§ Tarefas a fazer:
1) Copie da notícia sobre a vice-prefeita de Ribeira, palavra por palavra, a parte que começa em "A Justiça de São" e termina em "cargos que desempenhavam.".
2) Responda com base na notícia sobre a vice-prefeita de Ribeira:
(a) Qual juiz tomou a decisão de afastamento?
(b) Que cargo Lauro Olegário da Silva Filho ocupava no município?
(c) De qual empresa William Felipe da Silva é dono?

§ Trecho para leitura:
+ + + + +
Vice-prefeita é denunciada por gastar mais de R$ 40 mil do cofre público para pagar “amarração do amor”

A Justiça de São Paulo determinou o afastamento imediato de Juliana Maria Teixeira da Costa, vice-prefeita de Ribeira, no interior do estado, acusada de utilizar verba pública para pagar uma “amarração” amorosa. Além dela, também foi afastado o alvo do trabalho espiritual e coordenador da Saúde do município, Lauro Olegário da Silva Filho.

A decisão, do juiz Yuri Rodrigues Santos Santana Barberino, do Foro de Apiaí, do Tribunal de Justiça de São Paulo (TJSP), é desta segunda (4/8). O magistrado determinou ainda a suspensão da função pública de Juliana e Lauro, tirando de ambos o direito a receber os vencimentos pelos cargos que desempenhavam.

Eles também não podem acessar e frequentar nenhuma dependência da Prefeitura de Ribeira, “sob pena de revogação do benefício e decretação de prisão preventiva”.

A dupla fica impedida ainda de ter contato com todas as testemunhas arroladas na denúncia oferecida pelo Ministério Público de São Paulo (MPSP), bem como com servidores da área da saúde municipal e dos departamentos de compras, licitação e contratos e servidores da contabilidade e tesouraria do município.

Essas últimas determinações foram estendidas a William Felipe da Silva, dono da W. F. Da Silva Treinamentos Ltda., empresa acusada de triangular o uso de verba pública municipal para contratar o serviço de “amarração”.
+ + + + +
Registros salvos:
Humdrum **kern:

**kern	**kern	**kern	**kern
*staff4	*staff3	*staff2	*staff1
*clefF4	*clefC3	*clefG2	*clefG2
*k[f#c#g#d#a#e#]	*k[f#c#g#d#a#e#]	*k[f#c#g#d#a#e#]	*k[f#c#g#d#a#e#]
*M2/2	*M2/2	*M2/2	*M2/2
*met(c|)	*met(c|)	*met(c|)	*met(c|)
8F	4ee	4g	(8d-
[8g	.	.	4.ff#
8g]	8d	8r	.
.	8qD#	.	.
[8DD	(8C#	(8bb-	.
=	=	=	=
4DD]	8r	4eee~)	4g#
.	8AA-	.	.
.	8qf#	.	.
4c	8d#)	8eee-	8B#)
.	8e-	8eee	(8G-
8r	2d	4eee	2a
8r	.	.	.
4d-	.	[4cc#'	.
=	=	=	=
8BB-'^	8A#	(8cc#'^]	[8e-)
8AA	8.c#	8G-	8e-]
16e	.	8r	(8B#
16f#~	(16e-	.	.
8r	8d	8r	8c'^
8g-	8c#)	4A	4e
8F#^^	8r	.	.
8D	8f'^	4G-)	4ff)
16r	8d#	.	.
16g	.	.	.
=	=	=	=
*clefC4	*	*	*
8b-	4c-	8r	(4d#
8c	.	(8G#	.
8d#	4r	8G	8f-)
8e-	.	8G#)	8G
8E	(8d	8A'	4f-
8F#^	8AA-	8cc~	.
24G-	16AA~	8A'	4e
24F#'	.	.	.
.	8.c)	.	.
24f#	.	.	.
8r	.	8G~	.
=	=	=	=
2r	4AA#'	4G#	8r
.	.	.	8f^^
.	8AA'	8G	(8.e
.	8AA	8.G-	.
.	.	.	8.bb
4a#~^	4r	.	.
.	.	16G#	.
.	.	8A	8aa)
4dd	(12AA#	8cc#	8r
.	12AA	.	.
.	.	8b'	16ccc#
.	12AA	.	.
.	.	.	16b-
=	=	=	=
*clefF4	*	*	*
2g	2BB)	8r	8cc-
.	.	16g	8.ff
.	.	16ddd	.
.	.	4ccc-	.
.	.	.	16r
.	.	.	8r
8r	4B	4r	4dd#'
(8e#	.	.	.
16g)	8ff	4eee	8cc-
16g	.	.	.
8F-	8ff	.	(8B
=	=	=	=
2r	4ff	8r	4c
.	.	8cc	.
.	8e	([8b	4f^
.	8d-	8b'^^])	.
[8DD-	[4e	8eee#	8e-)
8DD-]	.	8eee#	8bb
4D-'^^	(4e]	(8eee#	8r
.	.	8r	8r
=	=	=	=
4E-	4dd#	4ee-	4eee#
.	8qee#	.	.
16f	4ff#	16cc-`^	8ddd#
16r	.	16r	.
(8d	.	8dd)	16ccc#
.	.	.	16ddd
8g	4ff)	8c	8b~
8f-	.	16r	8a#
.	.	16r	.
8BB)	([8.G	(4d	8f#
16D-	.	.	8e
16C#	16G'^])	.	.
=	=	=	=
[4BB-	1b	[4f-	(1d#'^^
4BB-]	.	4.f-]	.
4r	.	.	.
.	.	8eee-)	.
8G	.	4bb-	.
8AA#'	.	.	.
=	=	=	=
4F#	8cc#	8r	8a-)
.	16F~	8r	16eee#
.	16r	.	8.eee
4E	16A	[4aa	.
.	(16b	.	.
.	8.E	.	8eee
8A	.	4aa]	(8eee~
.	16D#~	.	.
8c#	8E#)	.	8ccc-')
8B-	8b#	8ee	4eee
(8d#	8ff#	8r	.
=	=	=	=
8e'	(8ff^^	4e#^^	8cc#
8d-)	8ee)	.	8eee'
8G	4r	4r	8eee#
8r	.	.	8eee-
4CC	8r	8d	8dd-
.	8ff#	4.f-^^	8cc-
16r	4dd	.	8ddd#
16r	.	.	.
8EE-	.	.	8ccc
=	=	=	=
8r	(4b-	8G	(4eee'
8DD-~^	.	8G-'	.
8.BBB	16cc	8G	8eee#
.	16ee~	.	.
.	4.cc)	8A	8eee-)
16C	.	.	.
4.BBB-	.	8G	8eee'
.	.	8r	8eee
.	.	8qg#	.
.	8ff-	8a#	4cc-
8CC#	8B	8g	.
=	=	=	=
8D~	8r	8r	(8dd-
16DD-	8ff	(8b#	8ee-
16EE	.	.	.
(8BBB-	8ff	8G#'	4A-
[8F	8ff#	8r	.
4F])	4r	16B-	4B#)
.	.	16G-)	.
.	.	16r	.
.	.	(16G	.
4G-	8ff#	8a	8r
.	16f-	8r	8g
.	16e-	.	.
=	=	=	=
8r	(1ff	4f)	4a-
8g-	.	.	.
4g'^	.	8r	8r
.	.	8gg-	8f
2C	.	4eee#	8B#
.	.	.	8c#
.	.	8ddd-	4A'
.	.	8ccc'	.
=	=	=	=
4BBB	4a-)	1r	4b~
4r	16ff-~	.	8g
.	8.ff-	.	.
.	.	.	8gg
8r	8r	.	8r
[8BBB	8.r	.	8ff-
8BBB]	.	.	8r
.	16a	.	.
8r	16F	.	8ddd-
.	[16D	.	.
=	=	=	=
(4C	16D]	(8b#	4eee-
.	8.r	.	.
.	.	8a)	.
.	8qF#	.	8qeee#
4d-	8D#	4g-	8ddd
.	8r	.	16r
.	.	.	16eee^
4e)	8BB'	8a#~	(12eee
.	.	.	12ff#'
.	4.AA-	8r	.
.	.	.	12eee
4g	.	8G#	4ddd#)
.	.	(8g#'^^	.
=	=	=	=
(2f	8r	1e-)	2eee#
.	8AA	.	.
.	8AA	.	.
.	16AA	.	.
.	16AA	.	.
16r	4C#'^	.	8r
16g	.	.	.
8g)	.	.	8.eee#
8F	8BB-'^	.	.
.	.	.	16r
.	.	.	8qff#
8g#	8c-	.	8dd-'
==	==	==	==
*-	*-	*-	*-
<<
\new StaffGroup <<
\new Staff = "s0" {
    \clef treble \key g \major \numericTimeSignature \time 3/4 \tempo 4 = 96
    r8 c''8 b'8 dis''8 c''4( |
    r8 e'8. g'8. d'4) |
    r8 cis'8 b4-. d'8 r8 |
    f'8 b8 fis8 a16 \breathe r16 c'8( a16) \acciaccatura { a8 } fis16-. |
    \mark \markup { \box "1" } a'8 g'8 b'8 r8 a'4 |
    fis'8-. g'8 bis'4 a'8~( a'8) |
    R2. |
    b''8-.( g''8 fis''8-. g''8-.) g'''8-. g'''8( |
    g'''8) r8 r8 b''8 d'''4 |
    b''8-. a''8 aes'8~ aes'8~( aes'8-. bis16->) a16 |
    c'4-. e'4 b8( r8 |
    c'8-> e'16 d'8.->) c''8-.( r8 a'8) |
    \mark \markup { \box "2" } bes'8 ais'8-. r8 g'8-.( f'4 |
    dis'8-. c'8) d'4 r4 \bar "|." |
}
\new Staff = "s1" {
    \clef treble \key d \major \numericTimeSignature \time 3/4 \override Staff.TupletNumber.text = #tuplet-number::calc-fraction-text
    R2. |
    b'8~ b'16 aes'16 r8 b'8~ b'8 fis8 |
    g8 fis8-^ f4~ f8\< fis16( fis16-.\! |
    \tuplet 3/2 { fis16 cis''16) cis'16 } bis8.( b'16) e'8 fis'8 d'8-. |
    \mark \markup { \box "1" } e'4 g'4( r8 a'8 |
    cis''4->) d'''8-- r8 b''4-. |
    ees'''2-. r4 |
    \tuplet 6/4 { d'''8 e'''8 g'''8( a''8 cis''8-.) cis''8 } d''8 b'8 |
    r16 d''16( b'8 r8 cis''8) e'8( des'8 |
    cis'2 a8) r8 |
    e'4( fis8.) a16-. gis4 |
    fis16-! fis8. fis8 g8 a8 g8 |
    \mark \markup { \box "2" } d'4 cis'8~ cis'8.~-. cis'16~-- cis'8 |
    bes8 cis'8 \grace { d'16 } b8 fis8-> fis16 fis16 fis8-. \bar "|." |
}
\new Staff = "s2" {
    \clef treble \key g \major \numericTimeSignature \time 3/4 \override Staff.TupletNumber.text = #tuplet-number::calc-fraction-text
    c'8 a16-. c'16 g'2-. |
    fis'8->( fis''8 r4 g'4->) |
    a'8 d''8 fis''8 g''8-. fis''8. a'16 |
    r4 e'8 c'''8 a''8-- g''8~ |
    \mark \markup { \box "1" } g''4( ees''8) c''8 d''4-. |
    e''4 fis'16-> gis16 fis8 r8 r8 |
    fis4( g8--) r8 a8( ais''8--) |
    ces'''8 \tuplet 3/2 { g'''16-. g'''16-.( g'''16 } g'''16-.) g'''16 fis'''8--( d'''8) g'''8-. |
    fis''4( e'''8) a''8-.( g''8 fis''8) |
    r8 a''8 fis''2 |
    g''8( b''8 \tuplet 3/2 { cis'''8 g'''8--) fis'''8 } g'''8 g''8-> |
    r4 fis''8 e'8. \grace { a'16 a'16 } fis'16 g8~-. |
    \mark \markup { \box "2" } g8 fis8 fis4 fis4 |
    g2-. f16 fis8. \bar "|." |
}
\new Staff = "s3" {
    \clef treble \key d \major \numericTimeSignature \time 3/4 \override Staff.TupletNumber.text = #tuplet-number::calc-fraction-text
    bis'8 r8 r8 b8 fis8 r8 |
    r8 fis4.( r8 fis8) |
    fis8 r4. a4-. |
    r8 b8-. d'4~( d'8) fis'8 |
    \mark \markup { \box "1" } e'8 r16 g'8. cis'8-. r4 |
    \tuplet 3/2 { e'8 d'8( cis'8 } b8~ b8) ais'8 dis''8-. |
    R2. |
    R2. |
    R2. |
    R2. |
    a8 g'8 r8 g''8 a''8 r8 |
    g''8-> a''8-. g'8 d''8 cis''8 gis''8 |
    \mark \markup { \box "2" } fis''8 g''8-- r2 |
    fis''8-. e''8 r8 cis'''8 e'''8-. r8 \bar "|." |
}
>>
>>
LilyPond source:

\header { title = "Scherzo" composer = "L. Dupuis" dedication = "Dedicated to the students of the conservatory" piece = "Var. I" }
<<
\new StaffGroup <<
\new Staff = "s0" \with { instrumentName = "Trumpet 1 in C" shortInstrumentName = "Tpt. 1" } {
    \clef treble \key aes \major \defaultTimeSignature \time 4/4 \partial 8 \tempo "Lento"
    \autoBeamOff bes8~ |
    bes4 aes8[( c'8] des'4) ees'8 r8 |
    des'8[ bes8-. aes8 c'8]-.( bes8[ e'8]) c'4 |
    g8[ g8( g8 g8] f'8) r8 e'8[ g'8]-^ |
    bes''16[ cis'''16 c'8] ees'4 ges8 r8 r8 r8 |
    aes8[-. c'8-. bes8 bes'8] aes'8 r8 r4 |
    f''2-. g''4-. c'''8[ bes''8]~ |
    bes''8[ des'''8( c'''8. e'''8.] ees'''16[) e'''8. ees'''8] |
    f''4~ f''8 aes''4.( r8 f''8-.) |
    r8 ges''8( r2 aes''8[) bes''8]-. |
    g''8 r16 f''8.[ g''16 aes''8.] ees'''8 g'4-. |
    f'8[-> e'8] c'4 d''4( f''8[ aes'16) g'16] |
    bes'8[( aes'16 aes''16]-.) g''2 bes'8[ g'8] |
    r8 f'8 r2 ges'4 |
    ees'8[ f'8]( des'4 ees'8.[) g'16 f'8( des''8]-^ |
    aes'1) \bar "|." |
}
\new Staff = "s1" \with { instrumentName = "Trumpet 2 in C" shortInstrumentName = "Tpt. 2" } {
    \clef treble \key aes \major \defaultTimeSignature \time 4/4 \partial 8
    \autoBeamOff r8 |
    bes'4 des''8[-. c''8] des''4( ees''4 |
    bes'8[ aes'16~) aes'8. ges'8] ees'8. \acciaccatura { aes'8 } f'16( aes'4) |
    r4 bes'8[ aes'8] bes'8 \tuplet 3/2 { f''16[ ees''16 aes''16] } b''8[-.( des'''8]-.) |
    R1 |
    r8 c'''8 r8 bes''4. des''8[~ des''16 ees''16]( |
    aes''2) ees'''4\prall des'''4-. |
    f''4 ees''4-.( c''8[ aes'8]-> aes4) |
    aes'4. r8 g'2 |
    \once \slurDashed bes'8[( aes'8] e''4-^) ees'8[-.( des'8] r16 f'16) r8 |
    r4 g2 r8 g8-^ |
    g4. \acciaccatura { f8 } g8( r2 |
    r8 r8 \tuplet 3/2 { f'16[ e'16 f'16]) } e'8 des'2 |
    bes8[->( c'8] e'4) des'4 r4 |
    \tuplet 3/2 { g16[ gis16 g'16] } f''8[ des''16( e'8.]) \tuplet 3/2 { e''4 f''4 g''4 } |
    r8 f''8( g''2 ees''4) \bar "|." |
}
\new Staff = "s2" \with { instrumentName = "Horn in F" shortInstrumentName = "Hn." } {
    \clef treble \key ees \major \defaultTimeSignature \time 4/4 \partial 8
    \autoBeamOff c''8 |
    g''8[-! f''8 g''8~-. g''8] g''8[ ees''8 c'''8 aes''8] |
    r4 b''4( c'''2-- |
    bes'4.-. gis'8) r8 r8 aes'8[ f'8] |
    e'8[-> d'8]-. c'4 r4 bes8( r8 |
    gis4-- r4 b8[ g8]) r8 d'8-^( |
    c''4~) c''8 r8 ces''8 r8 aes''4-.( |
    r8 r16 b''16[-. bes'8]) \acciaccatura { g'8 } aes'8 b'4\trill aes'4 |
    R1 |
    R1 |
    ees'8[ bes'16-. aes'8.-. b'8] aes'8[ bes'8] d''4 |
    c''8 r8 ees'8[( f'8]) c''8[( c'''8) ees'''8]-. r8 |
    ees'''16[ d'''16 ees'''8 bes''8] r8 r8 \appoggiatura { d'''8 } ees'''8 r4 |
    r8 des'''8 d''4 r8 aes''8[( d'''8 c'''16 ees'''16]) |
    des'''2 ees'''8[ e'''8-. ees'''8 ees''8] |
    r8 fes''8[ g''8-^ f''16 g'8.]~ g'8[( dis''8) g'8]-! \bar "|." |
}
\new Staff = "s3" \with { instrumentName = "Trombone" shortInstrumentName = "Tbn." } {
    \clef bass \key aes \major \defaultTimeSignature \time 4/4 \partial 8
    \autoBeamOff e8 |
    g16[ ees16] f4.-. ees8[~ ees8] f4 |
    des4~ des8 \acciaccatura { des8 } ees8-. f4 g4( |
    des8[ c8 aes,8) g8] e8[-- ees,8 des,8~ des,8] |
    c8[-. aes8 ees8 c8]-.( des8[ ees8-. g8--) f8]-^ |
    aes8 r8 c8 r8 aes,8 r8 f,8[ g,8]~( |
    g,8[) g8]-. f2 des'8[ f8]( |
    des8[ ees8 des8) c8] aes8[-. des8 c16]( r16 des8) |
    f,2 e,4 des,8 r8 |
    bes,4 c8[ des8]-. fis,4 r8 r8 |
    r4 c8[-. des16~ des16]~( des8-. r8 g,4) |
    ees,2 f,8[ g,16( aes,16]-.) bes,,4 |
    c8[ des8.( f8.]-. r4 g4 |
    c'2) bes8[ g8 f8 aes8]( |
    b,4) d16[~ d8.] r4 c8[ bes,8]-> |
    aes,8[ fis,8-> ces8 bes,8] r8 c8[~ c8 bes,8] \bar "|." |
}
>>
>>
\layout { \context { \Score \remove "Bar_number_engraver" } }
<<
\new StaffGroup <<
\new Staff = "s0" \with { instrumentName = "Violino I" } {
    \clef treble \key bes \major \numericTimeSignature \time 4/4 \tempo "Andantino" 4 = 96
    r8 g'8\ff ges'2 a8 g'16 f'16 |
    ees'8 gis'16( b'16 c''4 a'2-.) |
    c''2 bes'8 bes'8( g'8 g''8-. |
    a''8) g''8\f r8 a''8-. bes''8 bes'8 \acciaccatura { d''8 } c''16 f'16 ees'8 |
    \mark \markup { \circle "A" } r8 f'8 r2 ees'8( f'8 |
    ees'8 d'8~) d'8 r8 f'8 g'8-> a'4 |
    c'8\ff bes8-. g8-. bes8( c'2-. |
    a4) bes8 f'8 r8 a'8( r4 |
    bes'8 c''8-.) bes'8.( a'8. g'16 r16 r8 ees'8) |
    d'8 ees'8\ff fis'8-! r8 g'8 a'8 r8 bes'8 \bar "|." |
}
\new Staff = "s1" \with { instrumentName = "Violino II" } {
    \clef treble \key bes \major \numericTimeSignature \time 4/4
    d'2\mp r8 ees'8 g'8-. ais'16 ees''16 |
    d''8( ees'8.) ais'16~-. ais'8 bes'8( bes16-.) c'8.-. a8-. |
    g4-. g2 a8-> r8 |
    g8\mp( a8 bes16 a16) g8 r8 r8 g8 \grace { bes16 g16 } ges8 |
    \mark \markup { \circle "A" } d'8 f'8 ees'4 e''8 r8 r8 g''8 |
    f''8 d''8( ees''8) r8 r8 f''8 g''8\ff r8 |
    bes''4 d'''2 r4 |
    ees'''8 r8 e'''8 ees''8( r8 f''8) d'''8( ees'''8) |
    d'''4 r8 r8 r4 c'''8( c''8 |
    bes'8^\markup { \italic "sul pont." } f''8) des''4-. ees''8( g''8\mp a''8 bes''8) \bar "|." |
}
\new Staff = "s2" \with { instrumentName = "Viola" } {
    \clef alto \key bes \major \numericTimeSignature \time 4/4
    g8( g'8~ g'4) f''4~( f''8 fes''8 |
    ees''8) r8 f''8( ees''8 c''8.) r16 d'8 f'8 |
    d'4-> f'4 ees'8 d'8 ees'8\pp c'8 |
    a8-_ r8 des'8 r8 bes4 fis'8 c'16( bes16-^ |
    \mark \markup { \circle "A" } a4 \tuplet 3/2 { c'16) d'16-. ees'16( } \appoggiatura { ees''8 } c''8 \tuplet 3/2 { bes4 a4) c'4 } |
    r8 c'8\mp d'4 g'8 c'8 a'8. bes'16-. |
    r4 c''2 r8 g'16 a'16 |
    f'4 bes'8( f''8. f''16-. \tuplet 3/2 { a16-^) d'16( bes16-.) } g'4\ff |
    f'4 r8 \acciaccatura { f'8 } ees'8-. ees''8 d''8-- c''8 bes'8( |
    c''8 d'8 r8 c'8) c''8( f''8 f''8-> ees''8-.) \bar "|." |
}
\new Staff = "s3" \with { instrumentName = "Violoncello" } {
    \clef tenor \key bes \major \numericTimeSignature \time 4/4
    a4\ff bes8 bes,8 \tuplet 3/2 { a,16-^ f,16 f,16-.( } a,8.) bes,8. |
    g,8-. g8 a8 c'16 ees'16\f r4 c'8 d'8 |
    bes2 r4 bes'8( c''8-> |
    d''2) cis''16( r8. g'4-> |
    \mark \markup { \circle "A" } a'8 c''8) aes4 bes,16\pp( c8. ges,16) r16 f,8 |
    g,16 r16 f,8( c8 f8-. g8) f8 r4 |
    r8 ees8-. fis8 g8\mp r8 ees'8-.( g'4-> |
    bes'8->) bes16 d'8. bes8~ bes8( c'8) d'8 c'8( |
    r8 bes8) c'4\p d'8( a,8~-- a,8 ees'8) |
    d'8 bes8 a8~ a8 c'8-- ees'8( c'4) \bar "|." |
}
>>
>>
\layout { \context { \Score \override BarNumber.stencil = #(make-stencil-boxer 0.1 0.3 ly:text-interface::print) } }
+ + + + +
§ Respostas escritas:
1)
A Justiça de São Paulo determinou o afastamento imediato de Juliana Maria Teixeira da Costa, vice-prefeita de Ribeira, no interior do estado, acusada de utilizar verba pública para pagar uma “amarração” amorosa. Além dela, também foi afastado o alvo do trabalho espiritual e coordenador da Saúde do município, Lauro Olegário da Silva Filho.

A decisão, do juiz Yuri Rodrigues Santos Santana Barberino, do Foro de Apiaí, do Tribunal de Justiça de São Paulo (TJSP), é desta segunda (4/8). O magistrado determinou ainda a suspensão da função pública de Juliana e Lauro, tirando de ambos o direito a receber os vencimentos pelos cargos que desempenhavam.

2)
(a) O juiz Yuri Rodrigues Santos Santana Barberino, do Foro de Apiaí, do Tribunal de Justiça de São Paulo (TJSP).
(b) Ele era coordenador da Saúde do município.
(c) Da W. F. Da Silva Treinamentos Ltda.